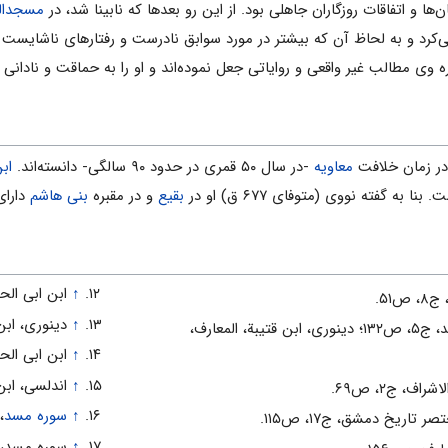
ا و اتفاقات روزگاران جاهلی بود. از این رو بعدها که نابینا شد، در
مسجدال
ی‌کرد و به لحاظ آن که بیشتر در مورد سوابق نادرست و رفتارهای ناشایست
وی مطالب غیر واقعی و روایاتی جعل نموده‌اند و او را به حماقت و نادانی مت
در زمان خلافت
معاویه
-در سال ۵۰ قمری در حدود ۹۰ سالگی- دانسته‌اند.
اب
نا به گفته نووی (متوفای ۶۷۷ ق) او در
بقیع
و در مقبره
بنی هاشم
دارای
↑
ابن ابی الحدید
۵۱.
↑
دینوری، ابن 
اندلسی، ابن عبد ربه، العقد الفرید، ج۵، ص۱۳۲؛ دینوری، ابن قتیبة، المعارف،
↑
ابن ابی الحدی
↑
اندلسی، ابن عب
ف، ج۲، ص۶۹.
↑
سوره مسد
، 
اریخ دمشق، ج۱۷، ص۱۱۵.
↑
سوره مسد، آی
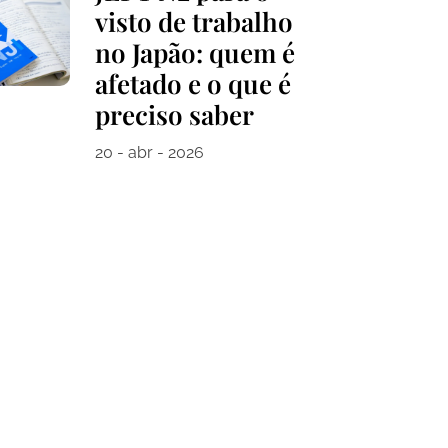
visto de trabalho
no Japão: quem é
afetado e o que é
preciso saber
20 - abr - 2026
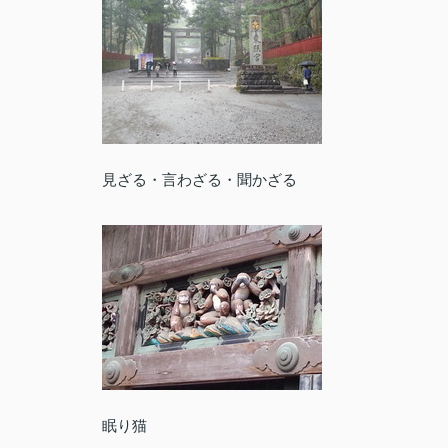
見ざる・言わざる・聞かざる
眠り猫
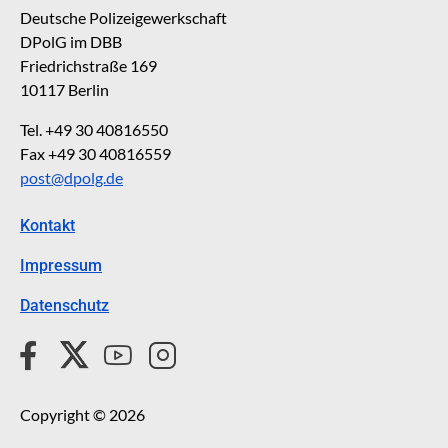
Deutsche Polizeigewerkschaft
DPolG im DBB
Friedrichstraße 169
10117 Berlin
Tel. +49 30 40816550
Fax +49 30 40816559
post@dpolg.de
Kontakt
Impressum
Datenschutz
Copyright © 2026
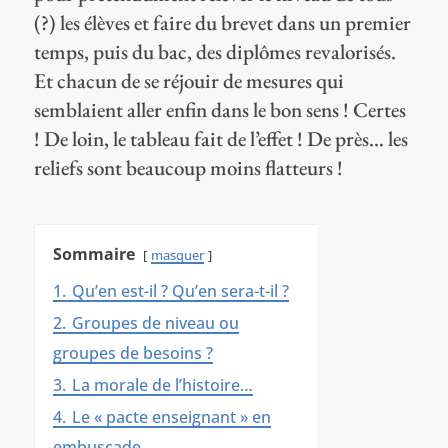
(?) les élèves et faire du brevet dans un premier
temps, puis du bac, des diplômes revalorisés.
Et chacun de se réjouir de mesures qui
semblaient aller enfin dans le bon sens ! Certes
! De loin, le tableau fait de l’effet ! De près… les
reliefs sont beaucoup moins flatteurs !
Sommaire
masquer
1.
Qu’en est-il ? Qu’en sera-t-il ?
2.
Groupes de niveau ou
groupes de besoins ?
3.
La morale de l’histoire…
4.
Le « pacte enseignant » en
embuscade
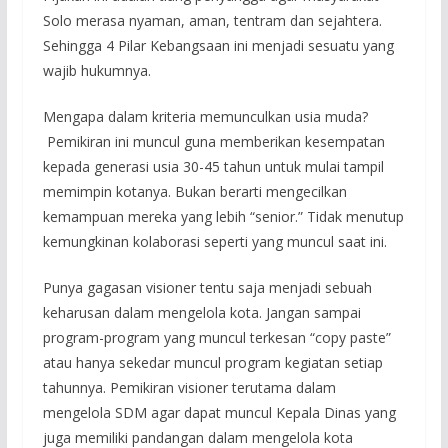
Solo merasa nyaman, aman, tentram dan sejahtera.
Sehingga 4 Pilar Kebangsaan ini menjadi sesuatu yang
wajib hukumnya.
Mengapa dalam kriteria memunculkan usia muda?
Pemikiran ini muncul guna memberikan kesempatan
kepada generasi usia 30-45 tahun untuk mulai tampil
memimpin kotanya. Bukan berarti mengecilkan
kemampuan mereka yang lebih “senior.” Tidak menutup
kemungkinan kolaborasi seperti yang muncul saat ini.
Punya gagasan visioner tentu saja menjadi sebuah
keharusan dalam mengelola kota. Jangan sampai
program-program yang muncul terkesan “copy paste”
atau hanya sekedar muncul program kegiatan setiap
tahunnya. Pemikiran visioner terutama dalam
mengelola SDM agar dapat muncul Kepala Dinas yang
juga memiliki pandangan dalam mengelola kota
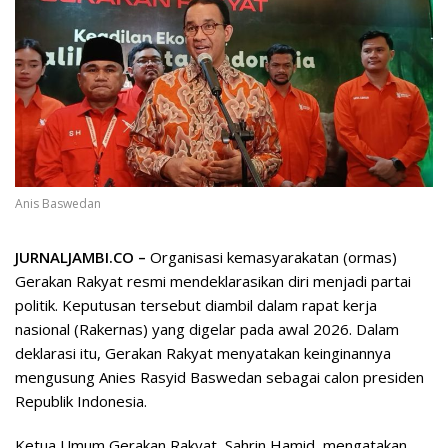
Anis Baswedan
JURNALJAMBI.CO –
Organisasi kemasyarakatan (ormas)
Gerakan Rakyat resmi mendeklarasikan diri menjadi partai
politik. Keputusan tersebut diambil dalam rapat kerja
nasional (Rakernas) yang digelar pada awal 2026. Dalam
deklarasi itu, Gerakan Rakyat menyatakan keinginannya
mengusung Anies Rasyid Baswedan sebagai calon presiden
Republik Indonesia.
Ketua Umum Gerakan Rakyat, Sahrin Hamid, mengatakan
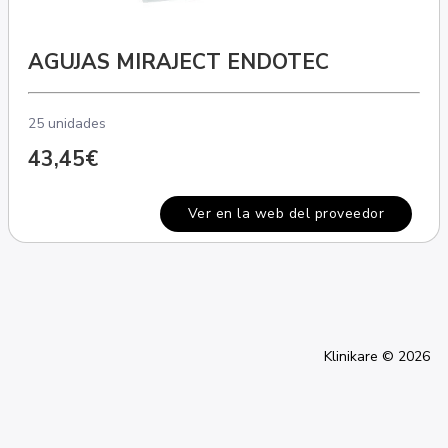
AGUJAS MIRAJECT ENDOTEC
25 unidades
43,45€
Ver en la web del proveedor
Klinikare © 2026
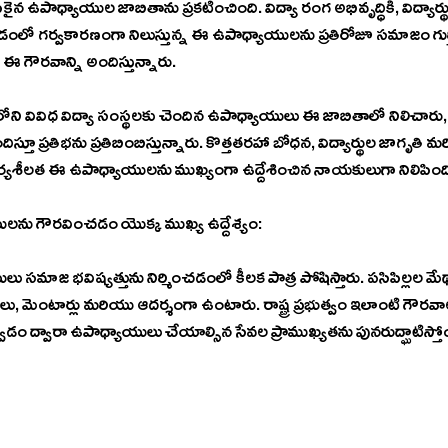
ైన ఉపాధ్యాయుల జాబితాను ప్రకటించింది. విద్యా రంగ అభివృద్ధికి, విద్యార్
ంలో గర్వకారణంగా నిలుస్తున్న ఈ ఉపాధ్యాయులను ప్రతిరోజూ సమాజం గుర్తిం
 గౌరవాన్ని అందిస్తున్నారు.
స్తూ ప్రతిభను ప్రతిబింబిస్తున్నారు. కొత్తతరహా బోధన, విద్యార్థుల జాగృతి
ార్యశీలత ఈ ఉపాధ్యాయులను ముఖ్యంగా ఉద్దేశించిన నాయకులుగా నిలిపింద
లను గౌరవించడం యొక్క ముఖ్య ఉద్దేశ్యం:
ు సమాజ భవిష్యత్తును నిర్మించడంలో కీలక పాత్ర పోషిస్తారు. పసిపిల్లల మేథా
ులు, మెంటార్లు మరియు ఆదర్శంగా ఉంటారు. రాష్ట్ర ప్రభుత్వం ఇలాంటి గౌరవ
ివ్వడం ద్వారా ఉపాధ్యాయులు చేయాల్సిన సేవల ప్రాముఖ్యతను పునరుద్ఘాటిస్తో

◆ ◆ ◆ ◆ ◆

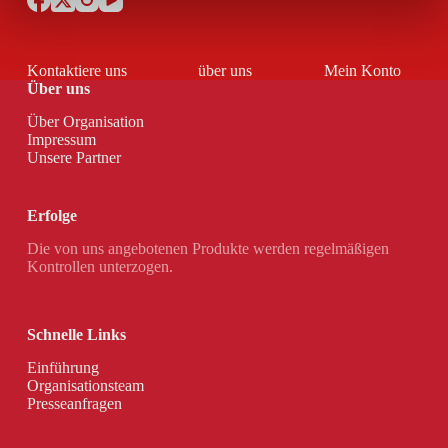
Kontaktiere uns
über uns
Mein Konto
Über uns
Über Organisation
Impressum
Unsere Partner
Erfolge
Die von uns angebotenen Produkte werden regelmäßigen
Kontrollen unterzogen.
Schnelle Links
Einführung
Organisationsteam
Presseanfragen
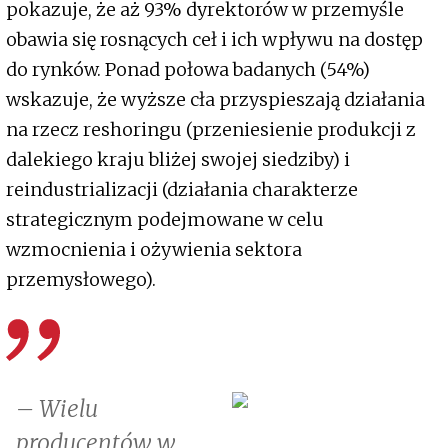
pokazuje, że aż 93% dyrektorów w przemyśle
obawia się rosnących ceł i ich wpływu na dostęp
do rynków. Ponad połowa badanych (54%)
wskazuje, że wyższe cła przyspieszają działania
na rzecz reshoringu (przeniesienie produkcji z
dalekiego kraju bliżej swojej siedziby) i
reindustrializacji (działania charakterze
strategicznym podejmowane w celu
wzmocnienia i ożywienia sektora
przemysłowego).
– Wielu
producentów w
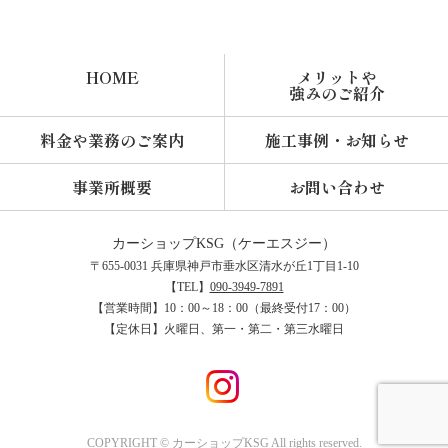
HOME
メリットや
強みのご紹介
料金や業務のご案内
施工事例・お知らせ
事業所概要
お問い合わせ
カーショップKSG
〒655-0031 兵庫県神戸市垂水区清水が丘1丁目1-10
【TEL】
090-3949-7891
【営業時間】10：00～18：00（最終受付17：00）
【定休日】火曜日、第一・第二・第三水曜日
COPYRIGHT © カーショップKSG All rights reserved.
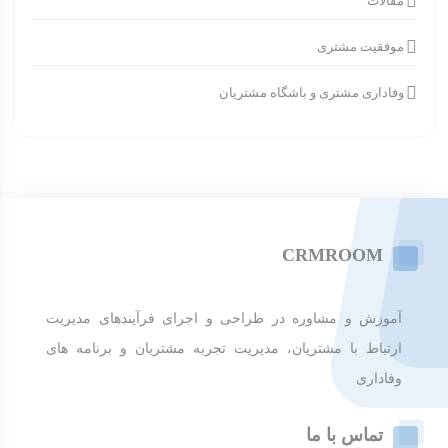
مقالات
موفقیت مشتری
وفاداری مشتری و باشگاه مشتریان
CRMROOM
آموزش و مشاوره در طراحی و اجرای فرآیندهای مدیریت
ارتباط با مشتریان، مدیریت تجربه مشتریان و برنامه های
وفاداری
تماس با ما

◆ ◆ ◆ ◆ ◆

_DIRECTIONS_. Recast the listing as a Markdown table with the columns Row and Line, numbering each row and leaving out blank lines. Begin at the line that contains "ا و اتفاقات" and stop after the line that contains "سوره مسد، آی".

_WRITTEN REPLY_.
| Row | Line |
|---|---|
| 1 | ا و اتفاقات روزگاران جاهلی بود. از این رو بعدها که نابینا شد، در |
| 2 | مسجدال |
| 3 | ی‌کرد و به لحاظ آن که بیشتر در مورد سوابق نادرست و رفتارهای ناشایست |
| 4 | وی مطالب غیر واقعی و روایاتی جعل نموده‌اند و او را به حماقت و نادانی مت |
| 5 | در زمان خلافت |
| 6 | معاویه |
| 7 | -در سال ۵۰ قمری در حدود ۹۰ سالگی- دانسته‌اند. |
| 8 | اب |
| 9 | نا به گفته نووی (متوفای ۶۷۷ ق) او در |
| 10 | بقیع |
| 11 | و در مقبره |
| 12 | بنی هاشم |
| 13 | دارای |
| 14 | ↑ |
| 15 | ابن ابی الحدید |
| 16 | ۵۱. |
| 17 | ↑ |
| 18 | دینوری، ابن  |
| 19 | اندلسی، ابن عبد ربه، العقد الفرید، ج۵، ص۱۳۲؛ دینوری، ابن قتیبة، المعارف، |
| 20 | ↑ |
| 21 | ابن ابی الحدی |
| 22 | ↑ |
| 23 | اندلسی، ابن عب |
| 24 | ف، ج۲، ص۶۹. |
| 25 | ↑ |
| 26 | سوره مسد |
| 27 | ،  |
| 28 | اریخ دمشق، ج۱۷، ص۱۱۵. |
| 29 | ↑ |
| 30 | سوره مسد، آی |